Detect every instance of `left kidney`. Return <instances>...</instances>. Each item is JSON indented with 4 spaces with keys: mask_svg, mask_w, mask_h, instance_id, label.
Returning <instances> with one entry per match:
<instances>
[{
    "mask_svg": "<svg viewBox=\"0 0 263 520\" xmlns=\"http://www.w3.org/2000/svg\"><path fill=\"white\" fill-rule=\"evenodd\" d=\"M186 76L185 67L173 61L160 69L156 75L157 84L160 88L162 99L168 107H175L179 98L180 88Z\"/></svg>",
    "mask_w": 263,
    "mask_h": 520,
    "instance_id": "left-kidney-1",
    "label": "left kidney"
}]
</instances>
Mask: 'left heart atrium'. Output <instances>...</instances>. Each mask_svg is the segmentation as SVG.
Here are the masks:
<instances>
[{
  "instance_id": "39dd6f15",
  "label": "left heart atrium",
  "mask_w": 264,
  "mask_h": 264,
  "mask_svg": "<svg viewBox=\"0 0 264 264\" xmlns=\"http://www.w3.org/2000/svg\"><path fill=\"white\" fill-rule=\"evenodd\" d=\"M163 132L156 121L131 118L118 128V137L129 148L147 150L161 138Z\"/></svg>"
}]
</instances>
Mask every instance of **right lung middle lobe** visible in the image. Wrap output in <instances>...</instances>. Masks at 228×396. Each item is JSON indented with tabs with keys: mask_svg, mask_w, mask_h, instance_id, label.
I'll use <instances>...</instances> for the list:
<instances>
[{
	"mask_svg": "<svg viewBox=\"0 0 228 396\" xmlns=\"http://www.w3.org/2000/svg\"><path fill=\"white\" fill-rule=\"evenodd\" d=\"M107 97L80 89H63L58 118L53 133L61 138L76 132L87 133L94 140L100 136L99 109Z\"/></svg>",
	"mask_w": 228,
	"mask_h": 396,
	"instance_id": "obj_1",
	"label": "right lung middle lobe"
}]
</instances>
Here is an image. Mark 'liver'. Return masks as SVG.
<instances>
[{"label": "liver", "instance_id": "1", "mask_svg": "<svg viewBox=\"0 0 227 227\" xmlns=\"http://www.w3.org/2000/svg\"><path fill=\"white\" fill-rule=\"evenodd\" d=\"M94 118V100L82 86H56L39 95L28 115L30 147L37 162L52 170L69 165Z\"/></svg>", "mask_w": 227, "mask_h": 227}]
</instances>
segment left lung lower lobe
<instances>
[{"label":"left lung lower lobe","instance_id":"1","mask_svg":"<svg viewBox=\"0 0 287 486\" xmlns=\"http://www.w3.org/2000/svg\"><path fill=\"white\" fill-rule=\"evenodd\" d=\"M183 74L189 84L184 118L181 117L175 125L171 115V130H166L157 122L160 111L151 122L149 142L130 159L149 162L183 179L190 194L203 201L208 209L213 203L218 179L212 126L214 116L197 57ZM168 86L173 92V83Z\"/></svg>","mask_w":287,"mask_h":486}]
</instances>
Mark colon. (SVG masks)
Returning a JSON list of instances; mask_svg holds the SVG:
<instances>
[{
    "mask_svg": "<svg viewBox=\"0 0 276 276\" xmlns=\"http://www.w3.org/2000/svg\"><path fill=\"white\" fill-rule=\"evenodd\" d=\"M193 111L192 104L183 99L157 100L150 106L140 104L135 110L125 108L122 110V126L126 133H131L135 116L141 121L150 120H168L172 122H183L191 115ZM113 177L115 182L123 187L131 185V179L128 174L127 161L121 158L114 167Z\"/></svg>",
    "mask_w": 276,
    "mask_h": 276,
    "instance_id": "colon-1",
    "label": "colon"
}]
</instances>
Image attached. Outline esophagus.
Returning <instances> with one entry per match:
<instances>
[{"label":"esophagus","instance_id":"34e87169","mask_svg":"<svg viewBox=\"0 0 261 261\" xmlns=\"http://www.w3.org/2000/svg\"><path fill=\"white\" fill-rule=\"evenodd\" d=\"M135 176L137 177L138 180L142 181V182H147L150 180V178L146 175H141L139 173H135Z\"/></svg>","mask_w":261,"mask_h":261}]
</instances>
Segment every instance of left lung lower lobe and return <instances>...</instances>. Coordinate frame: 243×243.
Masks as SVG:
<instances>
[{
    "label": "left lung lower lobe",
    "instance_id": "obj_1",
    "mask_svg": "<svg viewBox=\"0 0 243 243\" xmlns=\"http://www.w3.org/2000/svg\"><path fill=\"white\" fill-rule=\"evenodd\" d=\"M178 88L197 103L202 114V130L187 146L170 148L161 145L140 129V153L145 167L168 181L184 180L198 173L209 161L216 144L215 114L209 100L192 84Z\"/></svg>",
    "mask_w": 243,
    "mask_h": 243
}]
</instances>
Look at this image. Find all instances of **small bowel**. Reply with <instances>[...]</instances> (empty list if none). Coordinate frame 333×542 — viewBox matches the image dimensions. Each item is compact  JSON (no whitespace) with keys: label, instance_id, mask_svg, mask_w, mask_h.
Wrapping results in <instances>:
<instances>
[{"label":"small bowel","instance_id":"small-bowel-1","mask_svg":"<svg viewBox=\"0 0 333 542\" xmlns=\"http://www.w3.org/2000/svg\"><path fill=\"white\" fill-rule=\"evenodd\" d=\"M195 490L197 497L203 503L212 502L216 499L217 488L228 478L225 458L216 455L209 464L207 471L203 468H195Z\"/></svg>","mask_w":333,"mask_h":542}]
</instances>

◆ ◆ ◆ ◆ ◆ ◆ ◆

What the task requires | Please gather every line above that contains the string "middle", and treat uppercase and lowercase as different.

Worked solution |
Mask every instance of **right lung middle lobe** visible in the image. Wrap output in <instances>...</instances>. Masks at 228×396. Each item is JSON indented with tabs with keys: mask_svg, mask_w, mask_h, instance_id, label.
	"label": "right lung middle lobe"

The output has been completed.